Page images and extracted text:
--
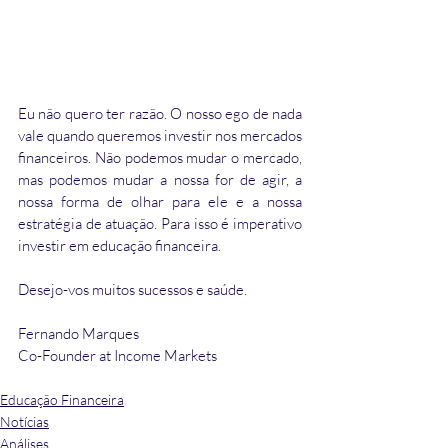
Eu não quero ter razão. O nosso ego de nada 
vale quando queremos investir nos mercados 
financeiros. Não podemos mudar o mercado, 
mas podemos mudar a nossa for de agir, a 
nossa forma de olhar para ele e a nossa 
estratégia de atuação. Para isso é imperativo 
investir em educação financeira.
Desejo-vos muitos sucessos e saúde.
Fernando Marques
Co-Founder at Income Markets
Educação Financeira
Notícias
Análises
--
_Problem statement_
Return every line of text in the listing above word for word, leaving out the picture.

_Result for this exercise_
Eu não quero ter razão. O nosso ego de nada 
vale quando queremos investir nos mercados 
financeiros. Não podemos mudar o mercado, 
mas podemos mudar a nossa for de agir, a 
nossa forma de olhar para ele e a nossa 
estratégia de atuação. Para isso é imperativo 
investir em educação financeira.
Desejo-vos muitos sucessos e saúde.
Fernando Marques
Co-Founder at Income Markets
Educação Financeira
Notícias
Análises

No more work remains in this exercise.